Sumba, 17 April 2026 – Program Studi Ekonomi Pembangunan


Sumba, 17 April 2026 – Program Studi Ekonomi Pembangunan, Universitas Kristen Wira Wacana Sumba sukses menyelenggarakan kegiatan Kuliah Umum dengan tema “Korupsi, Kemiskinan, dan Urgensi Good Governance: Ditinjau dari Perspektif Ekonomi Kelembagaan” pada Jumat, 17 April 2026. Kegiatan ini berlangsung di Aula Lantai 3 Universitas Kristen Wira Wacana Sumba mulai pukul 08.00 hingga 11.30 WITA dan diikuti oleh 5 Dosen dan 95 mahasiswa Program Studi Ekonomi Pembangunan.
Kuliah umum ini menghadirkan narasumber utama, Dr. Muana Nanga, yang membawakan materi terkait hubungan erat antara korupsi, kemiskinan, serta pentingnya tata kelola pemerintahan yang baik dalam mendorong pembangunan ekonomi yang berkelanjutan. Kegiatan dibuka secara resmi oleh Dekan Fakultas Ekonomi, Bisnis, dan Humaniora (FEBH), Dr. Tumpal Pangihutan Situmorang. Dalam sambutannya, beliau menekankan pentingnya pemahaman mahasiswa terhadap isu-isu strategis pembangunan. “Korupsi dan kemiskinan merupakan persoalan kompleks yang membutuhkan pendekatan multidisipliner. Melalui kuliah umum ini, kami berharap mahasiswa mampu melihat permasalahan tersebut secara lebih kritis dan komprehensif, khususnya dari perspektif ekonomi kelembagaan,” ujarnya.
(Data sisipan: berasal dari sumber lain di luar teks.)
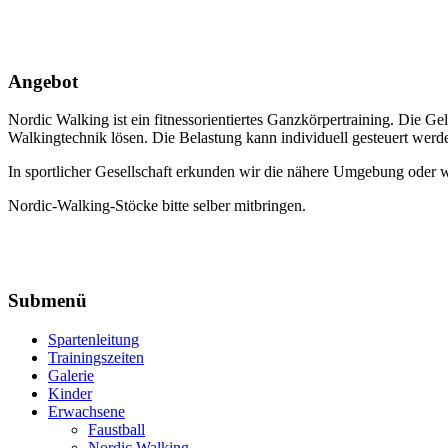
Angebot
Nordic Walking ist ein fitnessorientiertes Ganzkörpertraining. Die 
Walkingtechnik lösen. Die Belastung kann individuell gesteuert werd
In sportlicher Gesellschaft erkunden wir die nähere Umgebung oder wi
Nordic-Walking-Stöcke bitte selber mitbringen.
Submenü
Spartenleitung
Trainingszeiten
Galerie
Kinder
Erwachsene
Faustball
Nordic Walking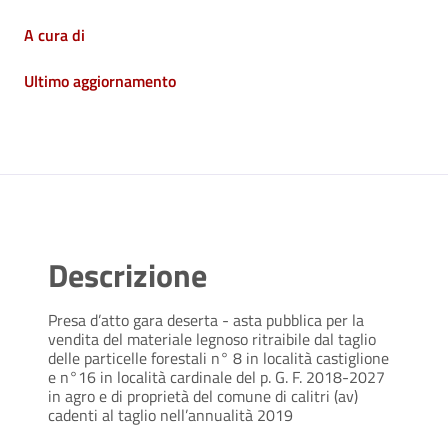
A cura di
Ultimo aggiornamento
Descrizione
Presa d’atto gara deserta - asta pubblica per la
vendita del materiale legnoso ritraibile dal taglio
delle particelle forestali n° 8 in località castiglione
e n°16 in località cardinale del p. G. F. 2018-2027
in agro e di proprietà del comune di calitri (av)
cadenti al taglio nell’annualità 2019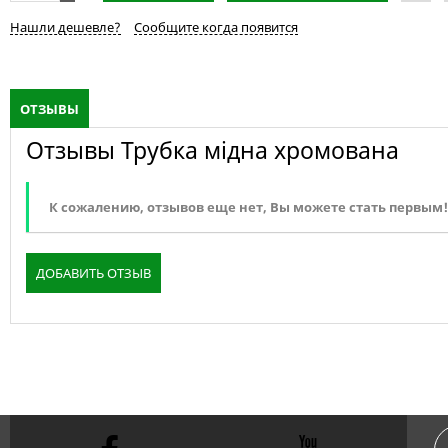
Нашли дешевле?
Сообщите когда появится
ОТЗЫВЫ
Отзывы Трубка мідна хромована
К сожалению, отзывов еще нет, Вы можете стать первым!
ДОБАВИТЬ ОТЗЫВ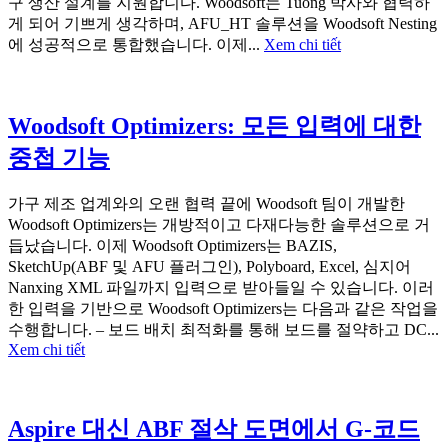
구 생산 설계를 지원합니다. Woodsoft는 Tuong 박사와 협력하
게 되어 기쁘게 생각하며, AFU_HT 솔루션을 Woodsoft Nesting
에 성공적으로 통합했습니다. 이제...
Xem chi tiết
Woodsoft Optimizers: 모든 입력에 대한
중첩 기능
가구 제조 업계와의 오랜 협력 끝에 Woodsoft 팀이 개발한
Woodsoft Optimizers는 개방적이고 다재다능한 솔루션으로 거
듭났습니다. 이제 Woodsoft Optimizers는 BAZIS,
SketchUp(ABF 및 AFU 플러그인), Polyboard, Excel, 심지어
Nanxing XML 파일까지 입력으로 받아들일 수 있습니다. 이러
한 입력을 기반으로 Woodsoft Optimizers는 다음과 같은 작업을
수행합니다. – 보드 배치 최적화를 통해 보드를 절약하고 DC...
Xem chi tiết
Aspire 대신 ABF 절삭 도면에서 G-코드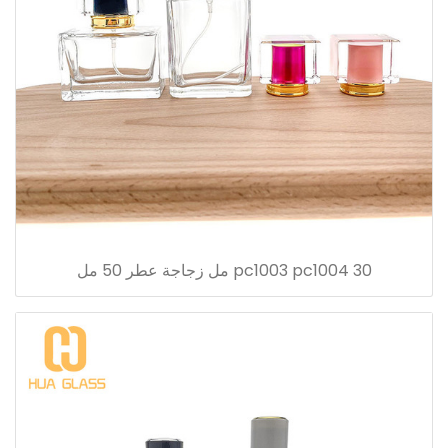
pc1003 pc1004 30 مل زجاجة عطر 50 مل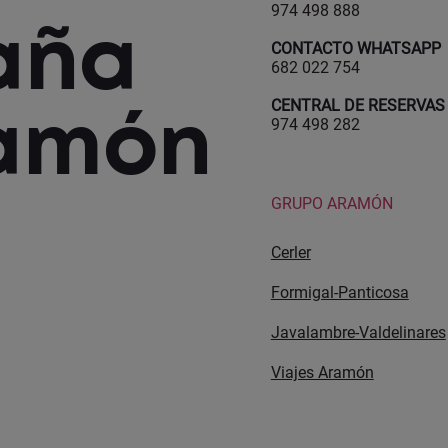
974 498 888
aña
CONTACTO WHATSAPP
682 022 754
ramón
CENTRAL DE RESERVAS
974 498 282
GRUPO ARAMÓN
Cerler
Formigal-Panticosa
Javalambre-Valdelinares
Viajes Aramón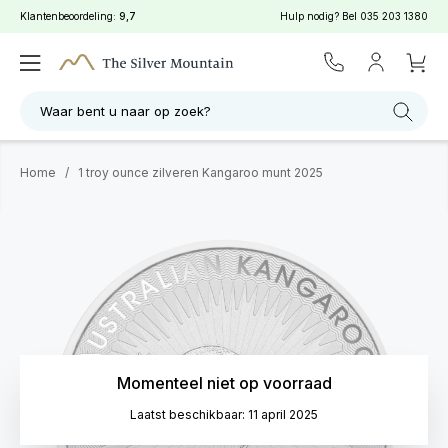
Klantenbeoordeling:
9,7
Hulp nodig? Bel
035 203 1380
Waar bent u naar op zoek?
Home
/
1 troy ounce zilveren Kangaroo munt 2025
Momenteel niet op voorraad
Laatst beschikbaar: 11 april 2025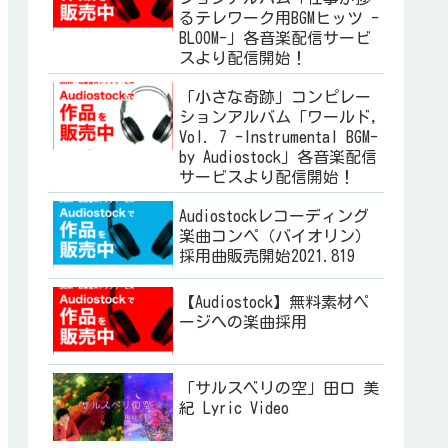
るテレワーク用BGMヒッツ -
BLOOM-」各音楽配信サービ
スより配信開始！
「小さな奇跡」コンピレー
ションアルバム「ワールド,
Vol. 7 -Instrumental BGM-
by Audiostock」各音楽配信
サービスより配信開始！
Audiostockレコーディング
楽曲コンペ（バイオリン）
採用曲販売開始2021.819
【Audiostock】無料素材ペ
ージへの楽曲採用
「サルスベリの空」田口 美
紀 Lyric Video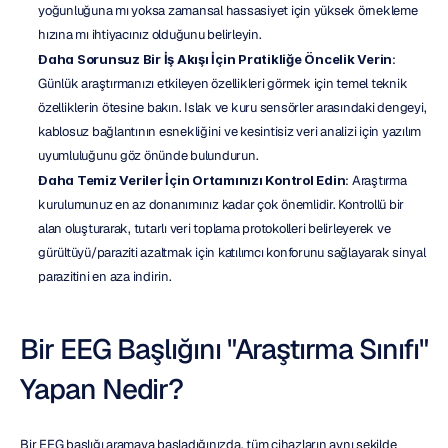
yoğunluğuna mı yoksa zamansal hassasiyet için yüksek örnekleme 
hızına mı ihtiyacınız olduğunu belirleyin.
Daha Sorunsuz Bir İş Akışı İçin Pratikliğe Öncelik Verin
: 
Günlük araştırmanızı etkileyen özellikleri görmek için temel teknik 
özelliklerin ötesine bakın. Islak ve kuru sensörler arasındaki dengeyi, 
kablosuz bağlantının esnekliğini ve kesintisiz veri analizi için yazılım 
uyumluluğunu göz önünde bulundurun.
Daha Temiz Veriler İçin Ortamınızı Kontrol Edin
: Araştırma 
kurulumunuz en az donanımınız kadar çok önemlidir. Kontrollü bir 
alan oluşturarak, tutarlı veri toplama protokolleri belirleyerek ve 
gürültüyü/paraziti azaltmak için katılımcı konforunu sağlayarak sinyal 
parazitini en aza indirin.
Bir EEG Başlığını "Araştırma Sınıfı" 
Yapan Nedir?
Bir EEG başlığı aramaya başladığınızda, tüm cihazların aynı şekilde 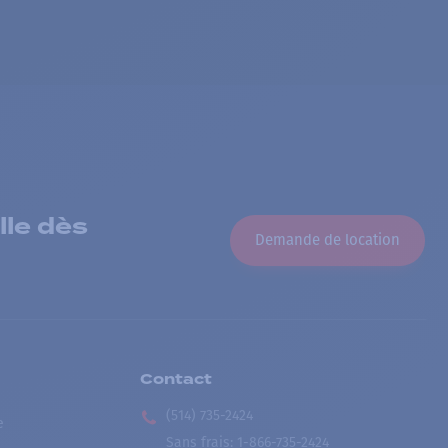
lle dès
Demande de location
Contact
(514) 735-2424
e
Sans frais
:
1-866-735-2424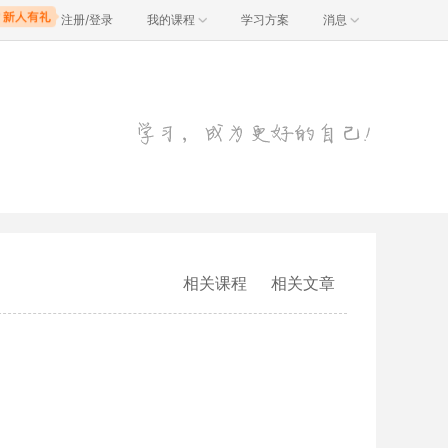
注册/登录
我的课程
学习方案
消息
相关课程
相关文章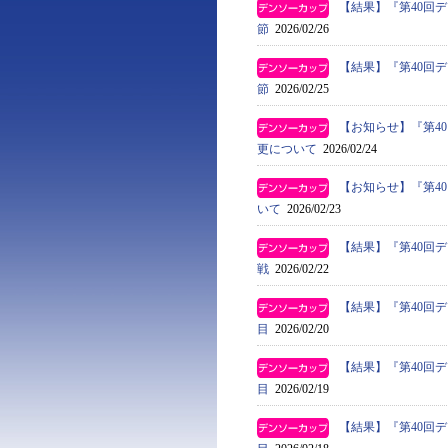
【結果】『第40回
節
2026/02/26
【結果】『第40回
節
2026/02/25
【お知らせ】『第4
更について
2026/02/24
【お知らせ】『第4
いて
2026/02/23
【結果】『第40回
戦
2026/02/22
【結果】『第40回
目
2026/02/20
【結果】『第40回
目
2026/02/19
【結果】『第40回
Sementara itu, narasumber Dr. Muana Nanga dalam pemaparannya menjelaskan bahwa lemahnya tata kelola kelembagaan menjadi salah satu faktor utama yang memperparah praktik korupsi dan memperluas kemiskinan. “Good governance bukan hanya konsep normatif, tetapi menjadi kunci dalam menciptakan sistem ekonomi yang adil dan efisien. Tanpa tata kelola yang baik, kebijakan pembangunan tidak akan berjalan optimal,” jelasnya. Ia juga mendorong mahasiswa untuk memiliki peran aktif sebagai agen perubahan dalam menciptakan tata kelola yang transparan dan akuntabel.
Di sisi lain, Senada dengan Dekan, Ketua Panitia kegiatan, Yuniarti Reny Renggo, menyampaikan apresiasi atas partisipasi seluruh pihak yang telah mendukung terselenggaranya kegiatan ini. “Kami sangat bersyukur kegiatan ini dapat berjalan dengan lancar dan mendapat antusiasme tinggi dari mahasiswa. Harapannya, kegiatan ini tidak hanya menambah wawasan, tetapi juga menginspirasi mahasiswa untuk lebih peduli terhadap isu-isu pembangunan di daerah,” ungkapnya.
Kegiatan berlangsung secara interaktif dengan sesi diskusi dan tanya jawab yang aktif dari para peserta. Antusiasme mahasiswa menunjukkan tingginya minat terhadap isu korupsi, kemiskinan, dan tata kelola dalam konteks pembangunan ekonomi daerah. Melalui kegiatan ini, Program Studi Ekonomi Pembangunan Universitas Kristen Wira Wacana Sumba terus berkomitmen untuk menghadirkan ruang pembelajaran yang kontekstual, kritis, dan relevan dengan tantangan pembangunan saat ini.